• **Exercise**: For the listing below, print exactly the lines from the line with "im Interesse einer" to the line with "Bereitstellung unseres Online-Angebots", both included, and nothing beyond them.

• **Source records**:
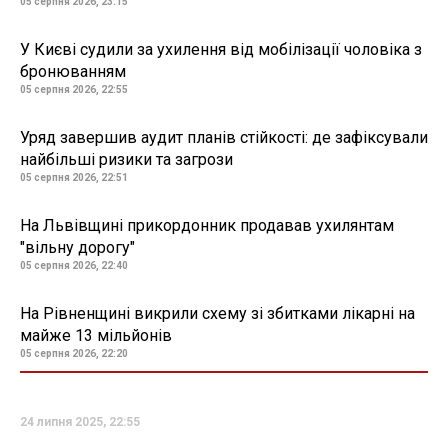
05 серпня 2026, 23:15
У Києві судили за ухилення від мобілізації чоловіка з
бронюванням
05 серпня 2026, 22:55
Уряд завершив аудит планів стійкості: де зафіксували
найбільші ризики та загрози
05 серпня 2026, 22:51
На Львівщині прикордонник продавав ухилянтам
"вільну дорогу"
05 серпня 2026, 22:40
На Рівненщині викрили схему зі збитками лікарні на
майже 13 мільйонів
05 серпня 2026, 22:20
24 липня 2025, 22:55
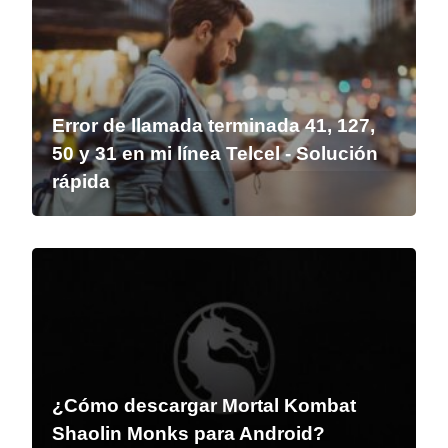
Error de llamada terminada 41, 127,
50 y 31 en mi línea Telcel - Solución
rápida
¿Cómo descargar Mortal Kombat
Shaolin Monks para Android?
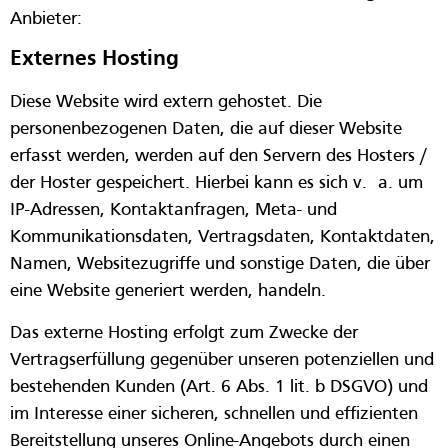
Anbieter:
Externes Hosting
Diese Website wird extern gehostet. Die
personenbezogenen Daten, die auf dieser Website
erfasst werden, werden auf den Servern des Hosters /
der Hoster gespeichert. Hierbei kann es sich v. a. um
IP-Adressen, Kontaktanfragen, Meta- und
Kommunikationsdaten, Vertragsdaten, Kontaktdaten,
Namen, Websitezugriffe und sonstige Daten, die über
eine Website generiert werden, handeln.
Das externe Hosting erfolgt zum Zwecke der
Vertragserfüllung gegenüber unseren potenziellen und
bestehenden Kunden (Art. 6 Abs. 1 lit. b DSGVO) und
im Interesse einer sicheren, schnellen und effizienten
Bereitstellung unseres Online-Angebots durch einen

...

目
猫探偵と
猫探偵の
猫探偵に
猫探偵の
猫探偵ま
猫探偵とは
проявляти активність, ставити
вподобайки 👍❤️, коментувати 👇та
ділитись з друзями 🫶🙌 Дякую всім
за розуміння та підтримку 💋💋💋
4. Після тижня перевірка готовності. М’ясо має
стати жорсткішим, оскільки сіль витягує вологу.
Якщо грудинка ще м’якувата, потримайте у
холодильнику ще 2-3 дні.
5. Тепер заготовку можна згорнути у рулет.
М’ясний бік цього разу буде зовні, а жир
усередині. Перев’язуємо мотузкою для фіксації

--

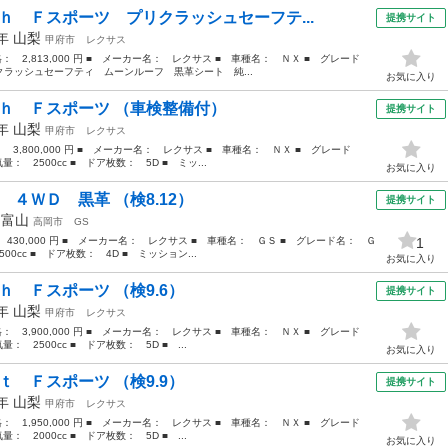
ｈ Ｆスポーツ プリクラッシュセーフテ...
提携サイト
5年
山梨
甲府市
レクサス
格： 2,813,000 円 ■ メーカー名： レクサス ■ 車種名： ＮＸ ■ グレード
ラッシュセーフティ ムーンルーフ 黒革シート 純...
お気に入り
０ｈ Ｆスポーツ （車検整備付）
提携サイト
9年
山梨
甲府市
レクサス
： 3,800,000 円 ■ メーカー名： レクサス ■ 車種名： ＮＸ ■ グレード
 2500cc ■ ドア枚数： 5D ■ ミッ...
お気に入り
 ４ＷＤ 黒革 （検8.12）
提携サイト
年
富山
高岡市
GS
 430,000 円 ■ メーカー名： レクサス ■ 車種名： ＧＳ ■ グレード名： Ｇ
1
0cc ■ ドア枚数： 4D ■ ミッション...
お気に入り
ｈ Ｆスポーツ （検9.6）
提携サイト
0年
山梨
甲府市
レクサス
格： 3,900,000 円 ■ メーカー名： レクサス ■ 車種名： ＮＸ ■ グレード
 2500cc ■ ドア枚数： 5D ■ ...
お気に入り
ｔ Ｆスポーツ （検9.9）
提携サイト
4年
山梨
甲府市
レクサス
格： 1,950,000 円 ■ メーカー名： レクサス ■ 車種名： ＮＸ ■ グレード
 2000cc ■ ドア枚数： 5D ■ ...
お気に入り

• **Exercise response**:
im Interesse einer sicheren, schnellen und effizienten
Bereitstellung unseres Online-Angebots durch einen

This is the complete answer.